You’ve no doubt already received an e-mail offering you a list to buy containing “qualified, decision makers” in your niche. This post considers whether or not you should take that option and purchase a list.
The short answer is “no”.
The long answer is still “no” and here’s some context on why that is.
To further clarify, the answer was “no” before the introduction of GDPR in May 2018, and it’s still “no” now.
If you’re not already familiar with GDPR there are more posts out there explaining it than you have time to read. Hubspot provide a good overview here.
The primary objective of GDPR is to protect the personal data of EU citizens and, therefore, has an impact on any business (located anywhere) that processes this personal data.
As you’re in our target market (B2B tech companies) then you might think this doesn’t apply to you (as its aim is to protect the personal data of EU citizens).

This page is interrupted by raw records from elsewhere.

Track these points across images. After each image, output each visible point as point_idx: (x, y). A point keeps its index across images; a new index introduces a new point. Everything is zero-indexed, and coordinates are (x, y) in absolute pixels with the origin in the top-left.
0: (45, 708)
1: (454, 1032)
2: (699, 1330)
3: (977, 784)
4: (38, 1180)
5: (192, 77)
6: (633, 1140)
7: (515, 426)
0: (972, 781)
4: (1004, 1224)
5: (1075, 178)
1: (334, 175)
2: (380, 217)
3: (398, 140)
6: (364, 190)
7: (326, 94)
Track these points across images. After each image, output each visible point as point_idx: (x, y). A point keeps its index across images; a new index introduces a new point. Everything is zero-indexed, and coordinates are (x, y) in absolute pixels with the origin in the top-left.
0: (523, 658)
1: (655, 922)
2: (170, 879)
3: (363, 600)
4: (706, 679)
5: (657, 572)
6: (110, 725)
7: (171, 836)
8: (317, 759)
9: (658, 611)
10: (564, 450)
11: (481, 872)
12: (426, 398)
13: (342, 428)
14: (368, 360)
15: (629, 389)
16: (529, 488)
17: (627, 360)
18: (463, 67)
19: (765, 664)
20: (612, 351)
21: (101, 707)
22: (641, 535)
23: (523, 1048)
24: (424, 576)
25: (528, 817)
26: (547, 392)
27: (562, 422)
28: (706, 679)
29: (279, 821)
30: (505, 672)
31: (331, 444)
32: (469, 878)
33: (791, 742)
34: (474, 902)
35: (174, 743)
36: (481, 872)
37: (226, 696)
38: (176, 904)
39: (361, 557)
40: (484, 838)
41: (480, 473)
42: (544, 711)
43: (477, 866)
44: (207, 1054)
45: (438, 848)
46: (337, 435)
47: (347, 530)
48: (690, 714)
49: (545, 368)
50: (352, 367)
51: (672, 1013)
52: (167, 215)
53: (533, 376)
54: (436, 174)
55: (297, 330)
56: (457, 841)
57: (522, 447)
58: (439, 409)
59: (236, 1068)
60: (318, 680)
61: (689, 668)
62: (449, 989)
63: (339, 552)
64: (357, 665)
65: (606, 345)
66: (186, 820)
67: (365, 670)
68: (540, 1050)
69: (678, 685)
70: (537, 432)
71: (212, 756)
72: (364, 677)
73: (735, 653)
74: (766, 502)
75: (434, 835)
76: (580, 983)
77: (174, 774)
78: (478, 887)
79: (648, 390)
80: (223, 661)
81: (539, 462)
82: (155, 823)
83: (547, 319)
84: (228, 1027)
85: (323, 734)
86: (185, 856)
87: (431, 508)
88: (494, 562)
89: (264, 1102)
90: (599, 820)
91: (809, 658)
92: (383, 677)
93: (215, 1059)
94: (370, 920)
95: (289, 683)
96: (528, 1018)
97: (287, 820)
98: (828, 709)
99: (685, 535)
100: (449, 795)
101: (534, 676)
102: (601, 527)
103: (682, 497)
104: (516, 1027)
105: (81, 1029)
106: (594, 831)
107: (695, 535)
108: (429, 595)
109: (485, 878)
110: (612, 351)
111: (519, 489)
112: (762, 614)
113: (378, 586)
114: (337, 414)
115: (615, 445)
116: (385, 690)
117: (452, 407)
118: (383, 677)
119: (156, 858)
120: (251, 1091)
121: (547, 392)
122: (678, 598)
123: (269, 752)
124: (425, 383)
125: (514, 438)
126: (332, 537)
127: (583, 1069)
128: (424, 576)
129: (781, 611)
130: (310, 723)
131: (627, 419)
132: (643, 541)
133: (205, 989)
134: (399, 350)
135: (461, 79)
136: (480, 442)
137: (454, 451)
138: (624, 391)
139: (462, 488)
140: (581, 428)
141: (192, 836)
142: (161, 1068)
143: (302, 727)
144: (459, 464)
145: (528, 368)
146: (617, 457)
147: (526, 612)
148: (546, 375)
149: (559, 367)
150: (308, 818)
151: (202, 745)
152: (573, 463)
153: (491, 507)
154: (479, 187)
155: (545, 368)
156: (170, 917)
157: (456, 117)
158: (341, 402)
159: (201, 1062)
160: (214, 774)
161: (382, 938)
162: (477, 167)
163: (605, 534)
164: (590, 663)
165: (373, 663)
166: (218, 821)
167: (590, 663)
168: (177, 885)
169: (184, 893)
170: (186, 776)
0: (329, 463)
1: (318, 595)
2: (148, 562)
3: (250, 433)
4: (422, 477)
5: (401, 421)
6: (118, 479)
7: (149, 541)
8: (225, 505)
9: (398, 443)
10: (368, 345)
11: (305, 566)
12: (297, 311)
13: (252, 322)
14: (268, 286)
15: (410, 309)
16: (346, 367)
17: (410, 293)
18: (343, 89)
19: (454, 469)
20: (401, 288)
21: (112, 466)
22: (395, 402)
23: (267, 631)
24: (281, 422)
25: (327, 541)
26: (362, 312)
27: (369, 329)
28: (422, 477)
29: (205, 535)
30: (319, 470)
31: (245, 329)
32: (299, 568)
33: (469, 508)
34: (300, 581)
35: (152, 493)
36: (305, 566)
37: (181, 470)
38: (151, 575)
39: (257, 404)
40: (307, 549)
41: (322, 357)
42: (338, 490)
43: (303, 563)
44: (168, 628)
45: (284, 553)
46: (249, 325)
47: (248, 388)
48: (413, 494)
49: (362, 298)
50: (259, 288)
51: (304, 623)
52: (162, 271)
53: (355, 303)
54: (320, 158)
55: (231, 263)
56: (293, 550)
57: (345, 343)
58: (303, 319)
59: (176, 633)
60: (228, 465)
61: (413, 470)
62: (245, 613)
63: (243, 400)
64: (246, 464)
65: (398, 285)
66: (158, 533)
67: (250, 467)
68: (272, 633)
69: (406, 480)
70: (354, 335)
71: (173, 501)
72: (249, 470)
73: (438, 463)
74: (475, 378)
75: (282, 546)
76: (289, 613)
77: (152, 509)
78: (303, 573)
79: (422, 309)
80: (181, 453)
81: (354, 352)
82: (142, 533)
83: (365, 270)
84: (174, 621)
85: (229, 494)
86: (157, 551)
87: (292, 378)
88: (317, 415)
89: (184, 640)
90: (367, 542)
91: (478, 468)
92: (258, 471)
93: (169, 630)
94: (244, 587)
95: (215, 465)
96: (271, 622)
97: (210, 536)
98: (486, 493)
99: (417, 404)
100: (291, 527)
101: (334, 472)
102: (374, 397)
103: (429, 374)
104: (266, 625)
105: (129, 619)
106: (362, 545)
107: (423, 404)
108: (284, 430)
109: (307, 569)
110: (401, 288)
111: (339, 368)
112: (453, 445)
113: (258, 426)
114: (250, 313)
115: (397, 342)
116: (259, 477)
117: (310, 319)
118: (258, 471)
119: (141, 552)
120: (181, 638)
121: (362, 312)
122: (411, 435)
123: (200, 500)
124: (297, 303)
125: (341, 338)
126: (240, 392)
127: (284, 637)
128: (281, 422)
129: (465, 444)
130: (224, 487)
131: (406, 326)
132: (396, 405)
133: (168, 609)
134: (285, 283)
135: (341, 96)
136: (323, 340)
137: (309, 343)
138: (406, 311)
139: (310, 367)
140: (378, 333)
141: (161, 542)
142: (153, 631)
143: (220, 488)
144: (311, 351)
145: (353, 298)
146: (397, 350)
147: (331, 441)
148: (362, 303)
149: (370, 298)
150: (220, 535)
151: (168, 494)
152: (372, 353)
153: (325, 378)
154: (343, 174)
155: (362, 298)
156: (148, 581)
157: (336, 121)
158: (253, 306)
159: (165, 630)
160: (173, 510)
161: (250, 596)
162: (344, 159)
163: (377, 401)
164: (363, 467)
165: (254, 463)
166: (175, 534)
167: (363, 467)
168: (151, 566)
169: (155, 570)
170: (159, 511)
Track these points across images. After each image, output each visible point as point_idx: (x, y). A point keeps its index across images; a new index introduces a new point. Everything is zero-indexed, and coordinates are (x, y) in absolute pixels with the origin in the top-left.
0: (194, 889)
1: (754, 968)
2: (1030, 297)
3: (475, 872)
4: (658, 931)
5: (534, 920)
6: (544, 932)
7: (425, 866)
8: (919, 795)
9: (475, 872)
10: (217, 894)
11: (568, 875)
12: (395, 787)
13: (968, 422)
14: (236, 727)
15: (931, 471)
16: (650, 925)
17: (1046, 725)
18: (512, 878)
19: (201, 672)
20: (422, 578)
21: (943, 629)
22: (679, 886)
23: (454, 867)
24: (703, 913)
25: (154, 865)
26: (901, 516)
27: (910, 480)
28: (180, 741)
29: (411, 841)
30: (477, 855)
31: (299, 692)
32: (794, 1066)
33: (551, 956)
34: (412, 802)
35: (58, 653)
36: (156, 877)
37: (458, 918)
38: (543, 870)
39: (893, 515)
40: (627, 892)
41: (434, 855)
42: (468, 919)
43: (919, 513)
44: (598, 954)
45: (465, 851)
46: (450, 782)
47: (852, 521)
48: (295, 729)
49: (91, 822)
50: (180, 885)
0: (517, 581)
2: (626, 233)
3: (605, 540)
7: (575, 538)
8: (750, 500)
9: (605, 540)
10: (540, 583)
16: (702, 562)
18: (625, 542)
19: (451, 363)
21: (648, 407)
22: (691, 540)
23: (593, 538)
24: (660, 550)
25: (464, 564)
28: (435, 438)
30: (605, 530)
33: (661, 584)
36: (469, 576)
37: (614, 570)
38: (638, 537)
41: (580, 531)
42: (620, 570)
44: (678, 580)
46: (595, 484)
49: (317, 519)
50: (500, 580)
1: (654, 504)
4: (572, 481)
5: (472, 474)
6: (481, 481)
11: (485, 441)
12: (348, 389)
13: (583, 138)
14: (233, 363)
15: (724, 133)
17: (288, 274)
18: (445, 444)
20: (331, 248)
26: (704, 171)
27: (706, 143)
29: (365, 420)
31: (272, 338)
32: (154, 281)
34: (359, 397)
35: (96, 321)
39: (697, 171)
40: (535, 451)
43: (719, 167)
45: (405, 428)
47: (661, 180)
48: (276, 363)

However, if the businesses you target are sole traders or partner based then you should treat your communication with those individuals as ‘personal data’ in which case GDPR does apply. If the businesses you target are not sole traders or partnerships then GDPR doesn’t directly apply (although the Privacy and Electronic Communications Regulations – PERC – do, as does CAN-SPAM).
So why wouldn’t you buy a list and start communicating with the contacts on that list? Before getting into that more fully, it’s important to recognise that your ability to communicate with any contact is not restricted to having the contact’s “consent”. Within the Data Protection regulations there are six lawful reasons to process personal data and “consent” is just one of them.
In B2B (excluding sole traders and partnerships) the most applicable (lawful) basis on which to communicate with a new contact is “Legitimate Interest”, either yours or the business of the contact in question. “Legitimate Interest” doesn’t mean you can spam people but there’s nothing wrong with a well thought out e-mail explaining why you’re contacting them and how you believe you can help their business.
The latest guidance from the Information Commissioner says that legitimate interests may be the most appropriate basis when: “the processing is not required by law but is of a clear benefit to you or others; there’s a limited privacy impact on the individual; the individual should reasonably expect you to use their data in that way; and you cannot, or do not want to, give the individual full upfront control (i.e. consent) or bother them with disruptive consent requests when they are unlikely to object to the processing.”
So, “Legitimate Interest” can be used even when cold contacting people on a list that you have purchased. But, here are the two main reasons why you should save your money and not buy that list in the first place:
- The marketing world is inbound, not outbound. With your limited marketing budget, your chances of success reaching out to people just based on their sector/job title (and who have not expressed any desire/need for your product) has a very slim chance of success and is much less effective/efficient than tapping into those who are actively looking for a solution to a problem that you solve – this is inbound marketing. If you’re at Series-C or -D stage financing with cash to burn in the bank then the numbers game of outbound marketing can and does work – just not for our target market.
- How current/up to date is that list? There are some providers of high quality lists out there (Rain King and Contact Enhance spring to mind) but the vast majority are very poor quality. The real issue with this is when you come to mail that list through your e-mail service provider who will fiercely protect their deliverability performance. Your introducing a bunch of hard bounces from your poor quality list is going to introduce you to their compliance team pretty quickly.
There are many other reasons why buying lists is not the smart move but it not working for our target market will suffice for now.
“Legitimate Interest” can apply to all your communications (not just lists) and should be the basis for all website sign-ups (white paper downloads etc.). You don’t need to ask permission to send follow-on information when using this legal basis – you’re not asking for consent – but it’s important not to mix and match. Don’t use “Consent” in some places and then rely on “Legitimate Interest” elsewhere.
Your lawyer may have a stricter view on this but we have used “Legitimate Interest” ourselves and on behalf of our clients in successfully sending hundreds of thousands of e-mails with zero spam complaints. Ensuring your communications are interesting, thought provoking and, above all, educational (rather than product focused) – while always including an unsubscribe in the e-mail footer – is the best approach. Those who are genuinely not interested will unsubscribe rather than lodge a spam complaint because you’ve annoyed them.